THE TASK = Pick out every line below that contains the word "zijn", and copy each one.

SOURCE MATERIAL =
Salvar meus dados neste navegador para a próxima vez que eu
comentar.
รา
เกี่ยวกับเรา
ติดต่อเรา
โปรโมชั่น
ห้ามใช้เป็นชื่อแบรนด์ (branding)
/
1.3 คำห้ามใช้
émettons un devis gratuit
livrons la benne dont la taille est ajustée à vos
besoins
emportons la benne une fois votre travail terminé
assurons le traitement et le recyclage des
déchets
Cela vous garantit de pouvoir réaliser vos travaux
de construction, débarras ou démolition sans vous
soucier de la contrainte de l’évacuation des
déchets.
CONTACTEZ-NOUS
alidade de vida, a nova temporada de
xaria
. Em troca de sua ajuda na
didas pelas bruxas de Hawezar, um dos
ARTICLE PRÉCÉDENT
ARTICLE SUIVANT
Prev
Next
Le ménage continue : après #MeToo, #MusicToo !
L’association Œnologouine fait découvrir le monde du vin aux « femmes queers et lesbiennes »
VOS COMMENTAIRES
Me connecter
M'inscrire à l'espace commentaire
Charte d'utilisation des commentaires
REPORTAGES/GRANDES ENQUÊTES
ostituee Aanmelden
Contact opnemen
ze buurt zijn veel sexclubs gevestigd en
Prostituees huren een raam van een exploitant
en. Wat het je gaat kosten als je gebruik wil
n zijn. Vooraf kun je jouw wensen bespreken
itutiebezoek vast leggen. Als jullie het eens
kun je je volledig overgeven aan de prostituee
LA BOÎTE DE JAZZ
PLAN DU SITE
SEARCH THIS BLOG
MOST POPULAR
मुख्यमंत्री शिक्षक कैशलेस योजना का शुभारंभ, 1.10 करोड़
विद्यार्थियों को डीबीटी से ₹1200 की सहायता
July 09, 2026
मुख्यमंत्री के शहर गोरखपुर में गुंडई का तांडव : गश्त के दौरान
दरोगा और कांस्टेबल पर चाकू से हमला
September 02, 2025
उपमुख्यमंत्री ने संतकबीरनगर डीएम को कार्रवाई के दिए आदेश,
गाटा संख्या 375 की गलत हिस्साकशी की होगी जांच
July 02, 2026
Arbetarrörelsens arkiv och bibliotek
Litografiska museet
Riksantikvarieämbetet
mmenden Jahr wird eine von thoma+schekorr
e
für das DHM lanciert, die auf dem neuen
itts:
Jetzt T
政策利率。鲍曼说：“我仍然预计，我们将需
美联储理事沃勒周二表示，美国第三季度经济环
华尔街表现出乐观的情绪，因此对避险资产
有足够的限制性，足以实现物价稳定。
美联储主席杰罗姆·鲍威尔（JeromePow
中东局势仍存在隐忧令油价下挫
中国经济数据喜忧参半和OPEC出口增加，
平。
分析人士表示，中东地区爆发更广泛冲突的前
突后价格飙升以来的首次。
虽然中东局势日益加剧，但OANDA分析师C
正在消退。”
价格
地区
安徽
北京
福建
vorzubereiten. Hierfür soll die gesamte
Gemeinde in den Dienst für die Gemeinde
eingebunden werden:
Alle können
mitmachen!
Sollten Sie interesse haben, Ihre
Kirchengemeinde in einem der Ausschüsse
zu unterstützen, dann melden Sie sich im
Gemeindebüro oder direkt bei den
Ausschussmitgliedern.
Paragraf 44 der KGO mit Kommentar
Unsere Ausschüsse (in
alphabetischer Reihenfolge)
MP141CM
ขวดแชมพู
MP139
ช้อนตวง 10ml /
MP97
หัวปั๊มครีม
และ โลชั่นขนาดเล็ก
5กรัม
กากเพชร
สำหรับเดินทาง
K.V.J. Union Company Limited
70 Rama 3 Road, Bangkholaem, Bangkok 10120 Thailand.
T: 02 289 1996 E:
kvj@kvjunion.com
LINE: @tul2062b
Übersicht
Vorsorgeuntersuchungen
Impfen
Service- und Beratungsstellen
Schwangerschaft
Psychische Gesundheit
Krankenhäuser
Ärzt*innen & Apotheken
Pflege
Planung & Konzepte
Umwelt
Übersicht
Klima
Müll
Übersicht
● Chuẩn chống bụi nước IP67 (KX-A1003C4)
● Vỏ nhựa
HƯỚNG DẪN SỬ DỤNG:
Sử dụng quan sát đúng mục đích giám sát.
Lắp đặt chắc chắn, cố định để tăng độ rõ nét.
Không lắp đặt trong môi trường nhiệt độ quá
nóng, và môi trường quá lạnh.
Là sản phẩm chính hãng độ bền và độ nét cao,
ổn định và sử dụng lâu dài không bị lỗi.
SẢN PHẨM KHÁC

EXPECTED ANSWER =
ze buurt zijn veel sexclubs gevestigd en
n zijn. Vooraf kun je jouw wensen bespreken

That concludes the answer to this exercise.